Best actor winner Sean Penn extended some of his serious, socially conscious message from the podium to his comments backstage.
"What I mentioned from the stage earlier tonight is to see this culture of ignorance, it breeds this kind of hateful expression," he said. "These people had the [anti-gay] signs outside essentially telling you you're less than human."
Penn added that he would like to tell them "to turn in their hate card and find their better self."
Penn also had some dissenting words for President Obama's stance -- the president has said he opposes gay marriage -- which Penn has said he hopes will change. "I would like to believe that's a political stand right now and not necessarily a future one or a felt one. I don't think any of us, particularly our president, would long be able to take that position because it's not a human luxury. These are human needs, and they will be gotten."
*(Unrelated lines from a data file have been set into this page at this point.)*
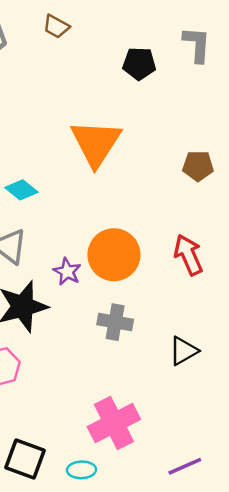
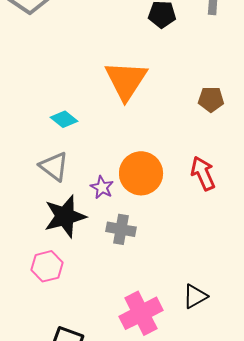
gray cross: (115, 322) -> (121, 229), moved
black triangle: (184, 351) -> (195, 296), moved

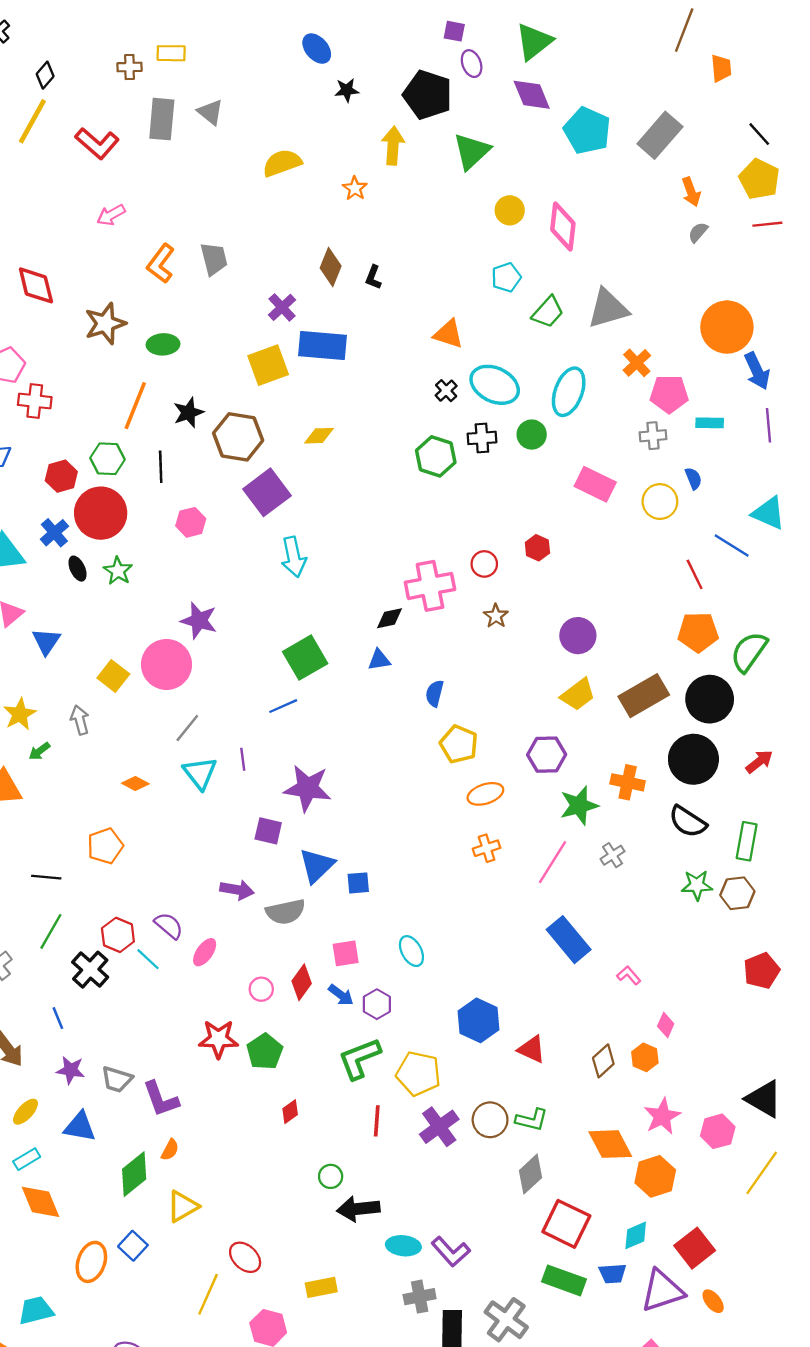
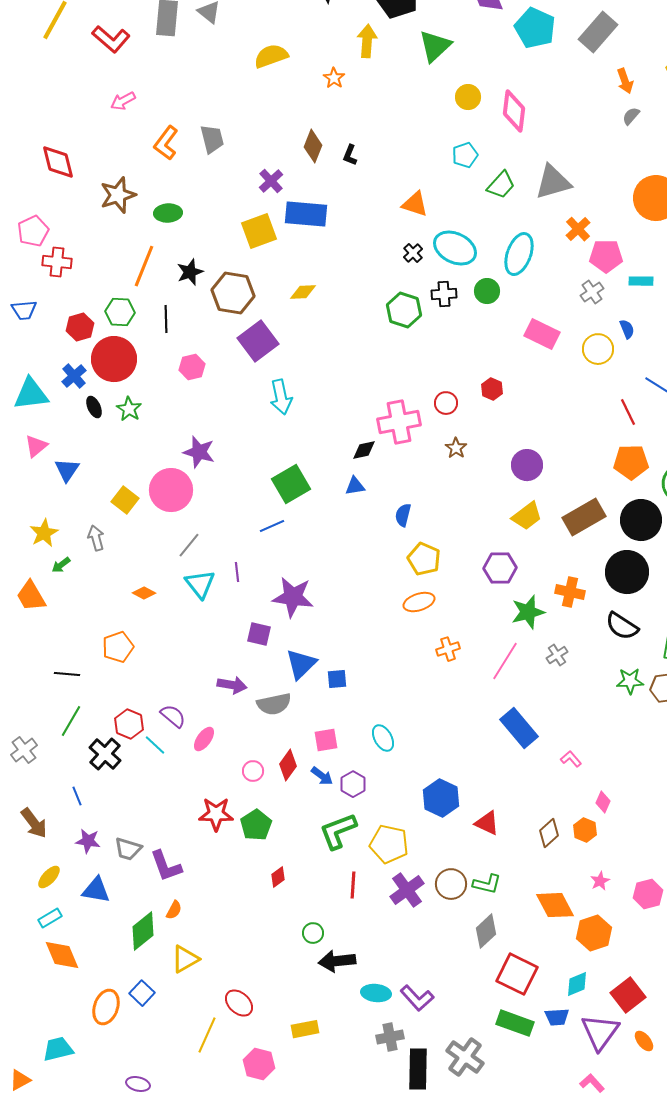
gray cross: (653, 436) -> (592, 292), turned -30
orange ellipse: (485, 794) -> (419, 602), moved
pink star: (662, 1116) -> (600, 881), size x0.6
purple triangle: (662, 1291) -> (600, 1032), turned -36

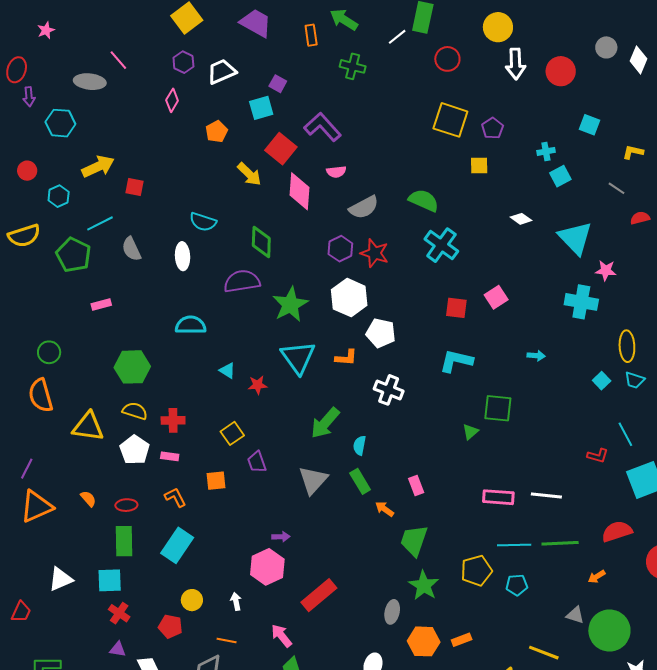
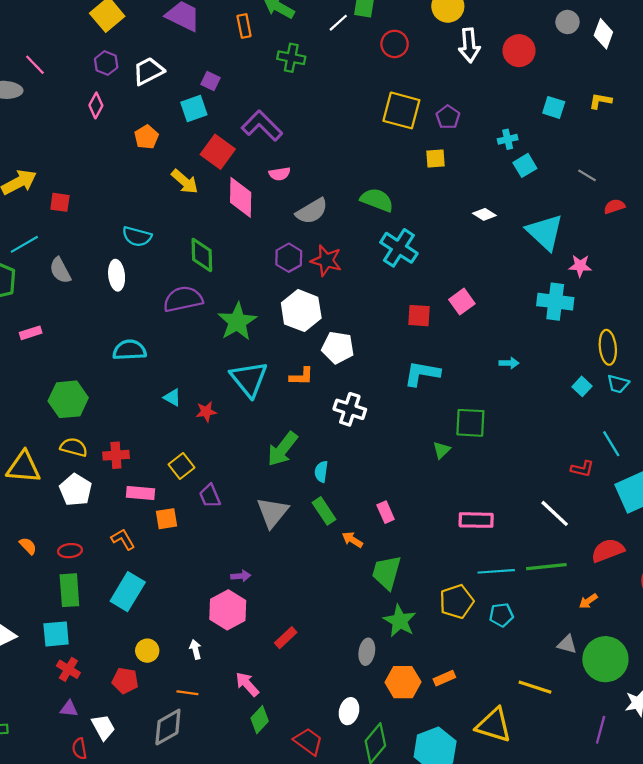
yellow L-shape: (633, 152) -> (600, 101), moved
pink rectangle: (170, 456) -> (141, 493), moved, size x1.4
white line: (546, 495) -> (555, 513), moved, turned 40
red rectangle: (319, 595) -> (286, 638), size x0.6

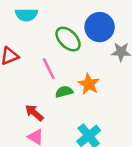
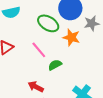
orange star: (89, 84) -> (71, 37), moved

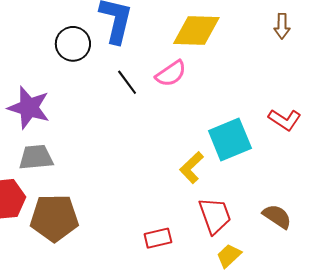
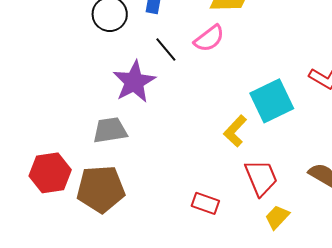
purple star: (29, 108) -> (134, 82), moved, turned 30
gray trapezoid: (36, 157) -> (110, 130), moved
red rectangle: (158, 238) -> (205, 203), turned 36

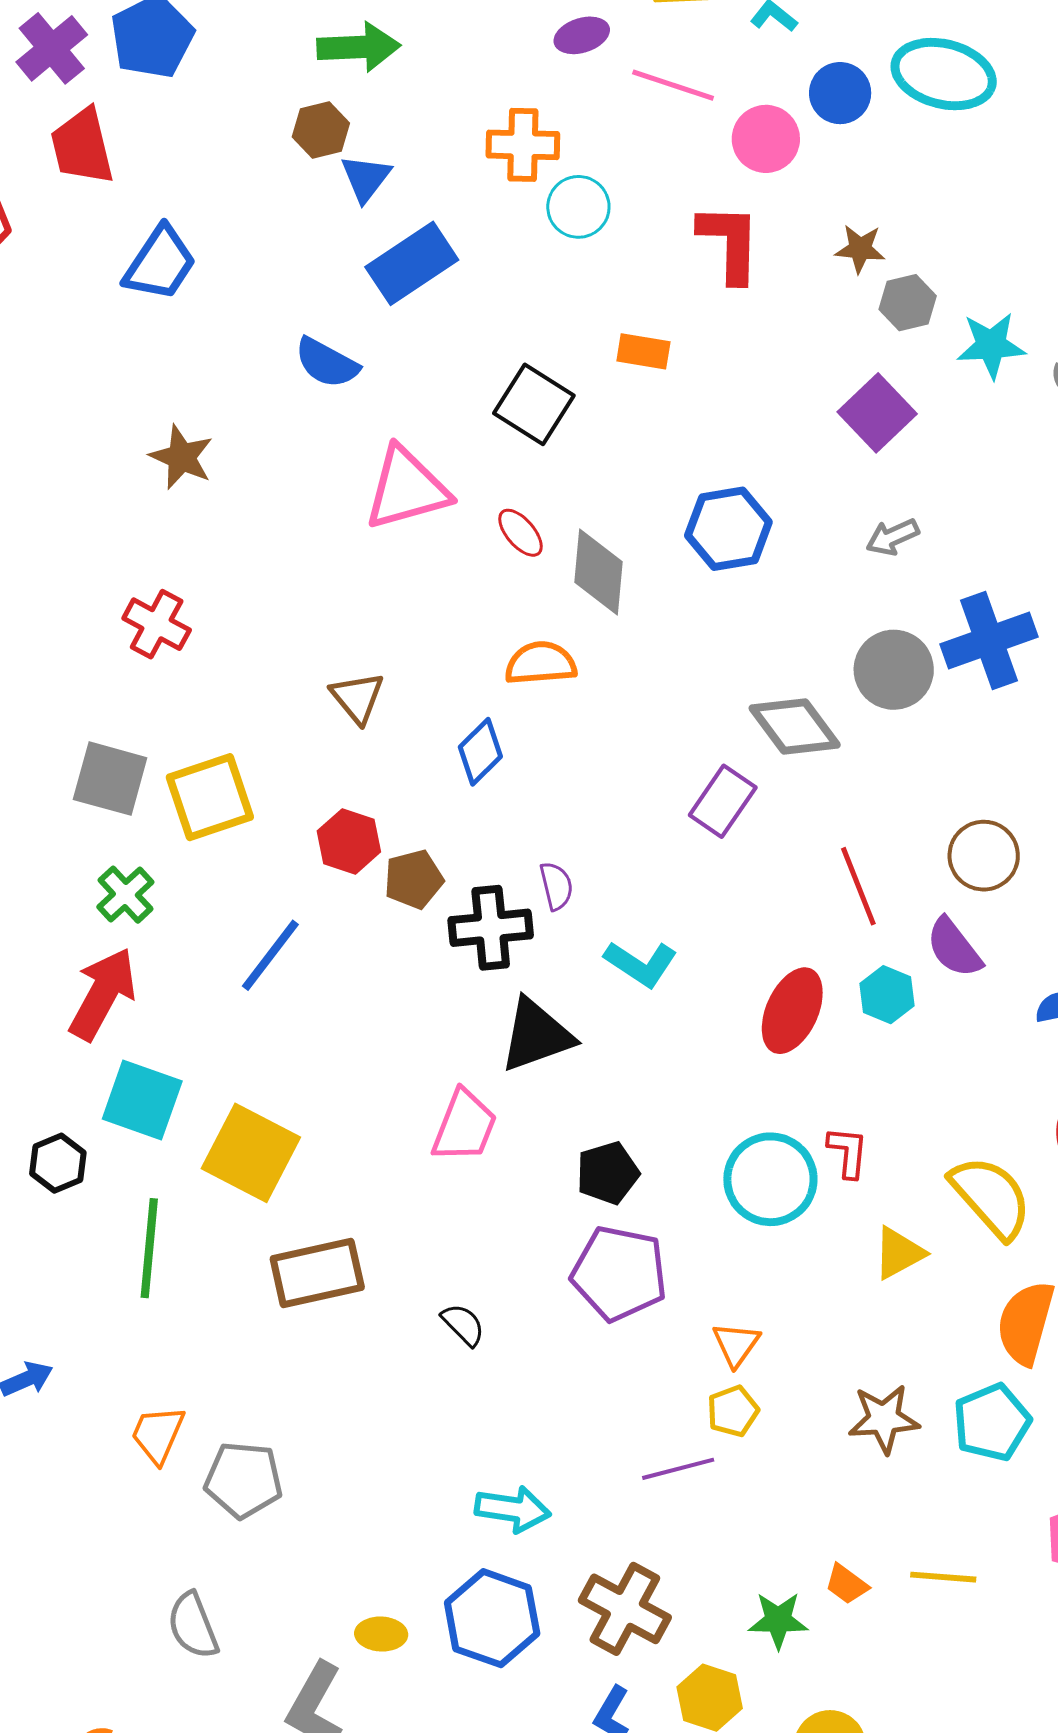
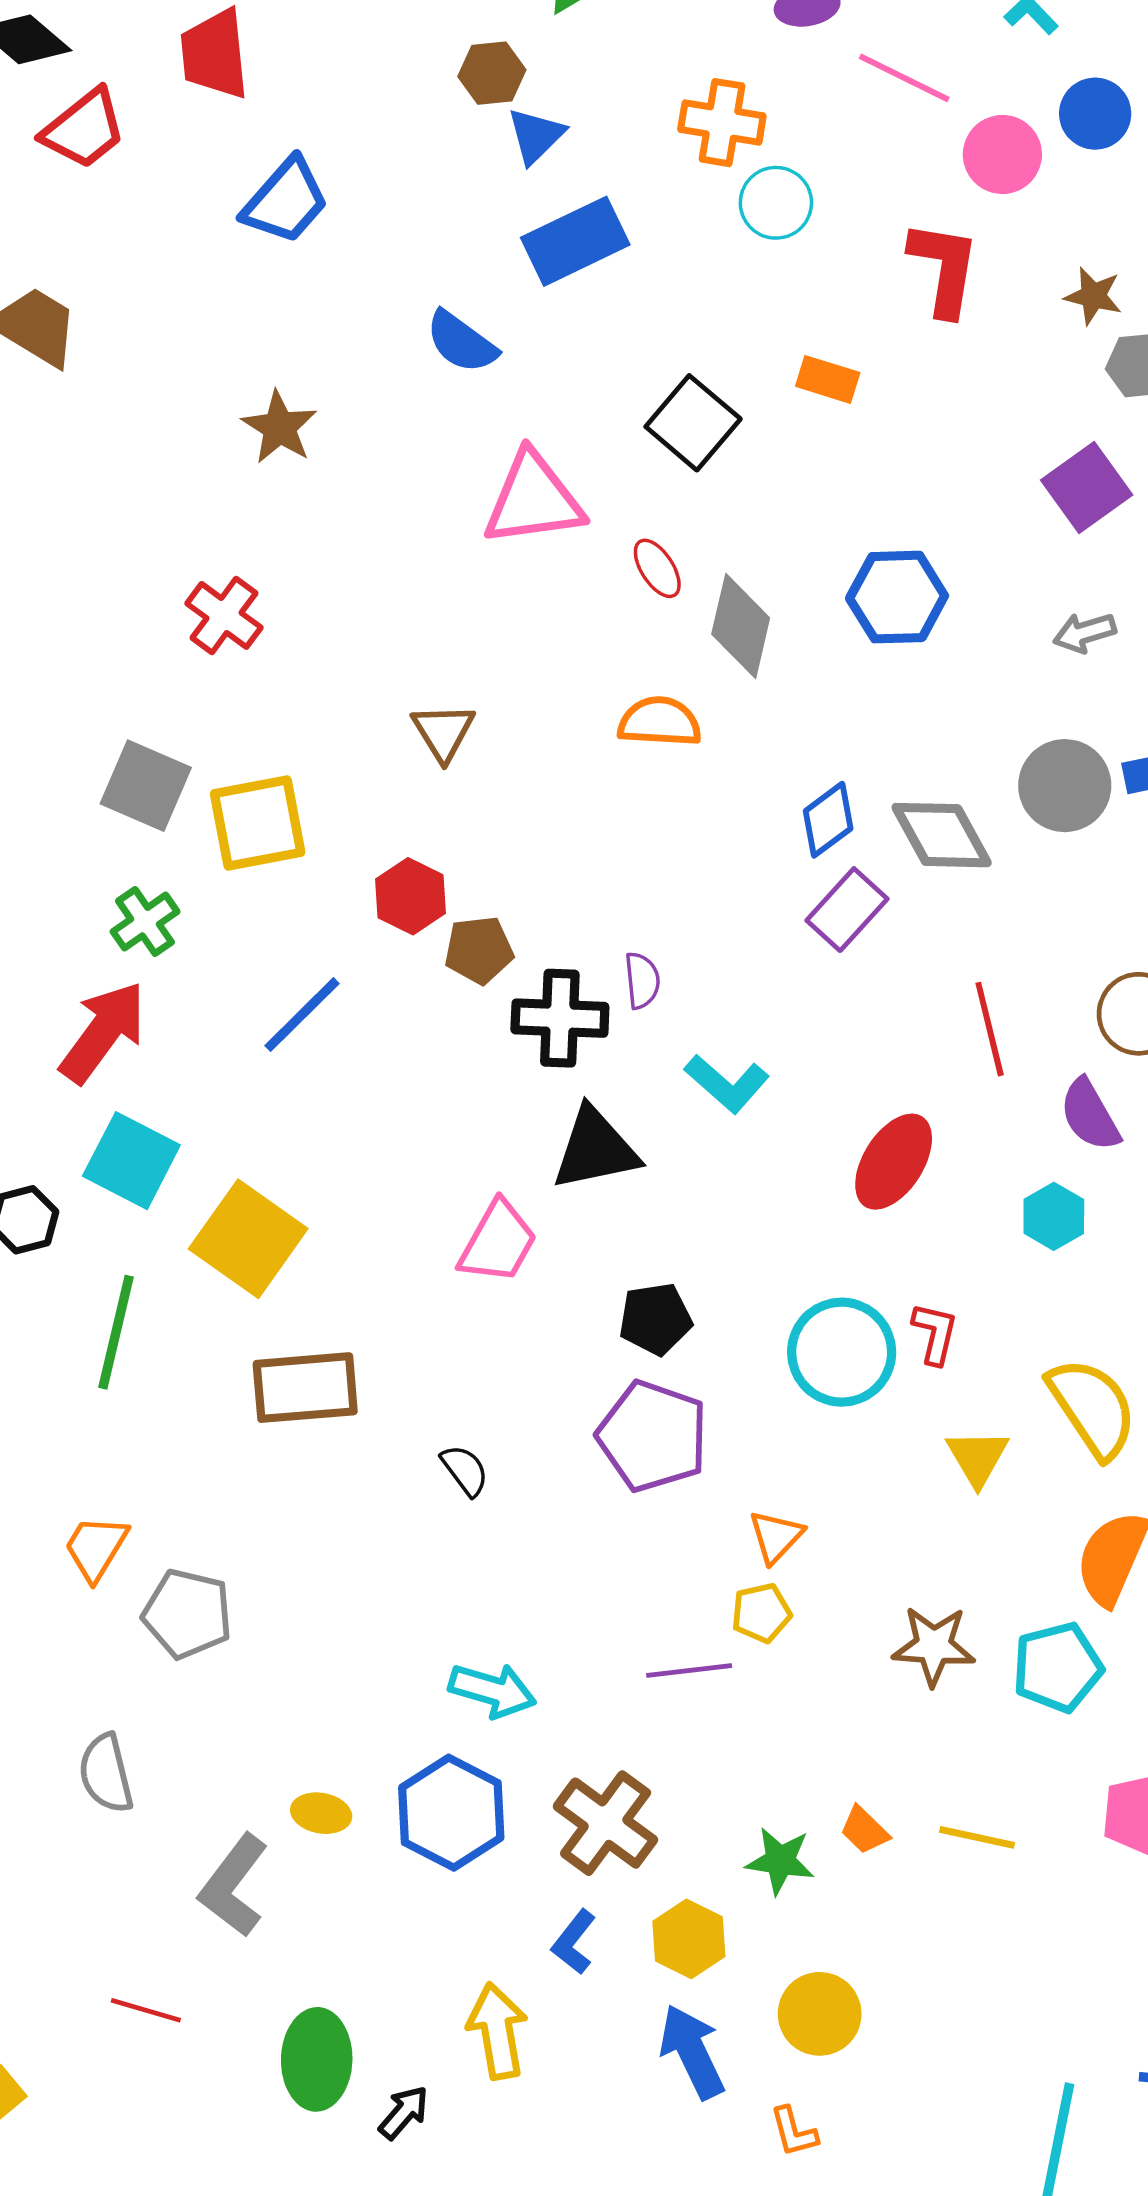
blue diamond: (480, 752) -> (828, 820), moved
cyan hexagon: (887, 995) -> (1054, 1216), moved
yellow triangle: (899, 1253) -> (977, 1457), turned -40

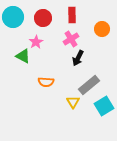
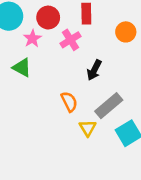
pink cross: (71, 39) -> (71, 40), moved
pink star: (36, 42) -> (32, 39), moved
orange semicircle: (46, 82) -> (69, 102), moved, turned -119

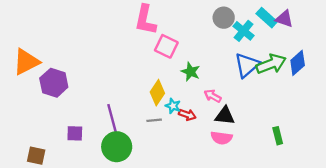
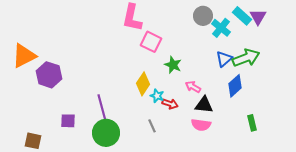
purple triangle: (284, 19) -> (258, 17), turned 42
blue diamond: (298, 63) -> (235, 86), moved
blue triangle: (247, 65) -> (224, 59), size x0.7
gray line: (154, 120) -> (152, 126), moved, turned 72

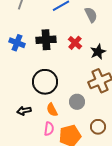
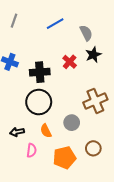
black cross: (46, 40) -> (40, 72), moved
black star: (98, 52) -> (93, 55), moved
pink semicircle: (49, 129) -> (31, 150), moved

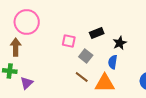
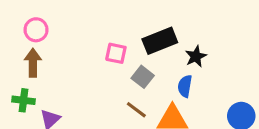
pink circle: (27, 22) -> (36, 30), moved, size x0.6
black rectangle: (97, 33) -> (160, 41), size x1.5

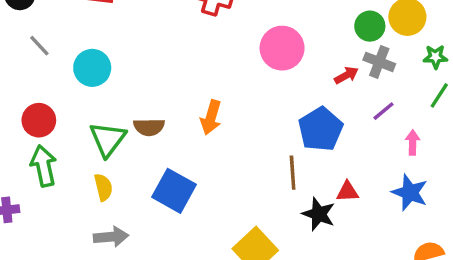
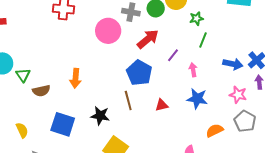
gray cross: (379, 62) -> (131, 12), moved
red arrow: (346, 75) -> (148, 39), size x1.6
green triangle: (108, 139) -> (23, 75), moved, size x0.7
black star: (319, 214) -> (100, 116), moved

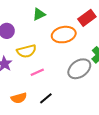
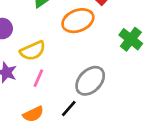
gray ellipse: (79, 69) -> (90, 81), moved
pink line: (37, 72) -> (38, 78), moved, turned -32

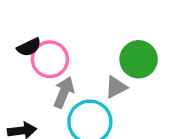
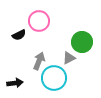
pink circle: (50, 59) -> (39, 21), moved

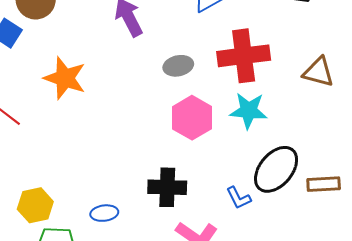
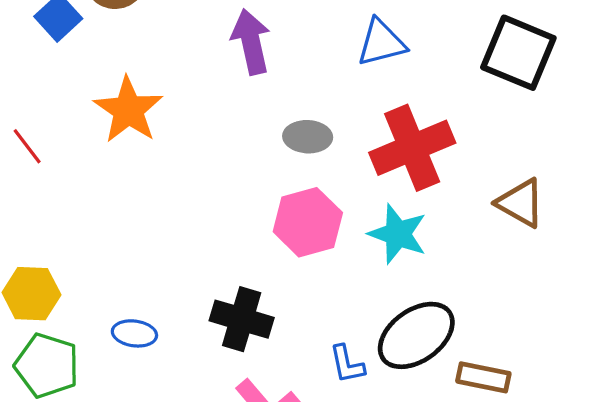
red cross: (244, 56) -> (412, 148), turned -30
"Milk" screenwriter Dustin Lance Black was not shy about politics when he greeted reporters backstage.
Asked about what he'd like to see from President Obama, he said that "a few things I'd love him to do immediately is, repeal 'don't ask, don't tell' and the Defense of Marriage Act." Then he got broader: "For inspiration, we need to look not at Proposition 8 but look back to 1964. No group has ever won full civil rights in this country going state by state, county by county." But he also couldn't resist a more emotional moment. Shedding a tear, he said, "Harvey gave me his story, and it saved my life."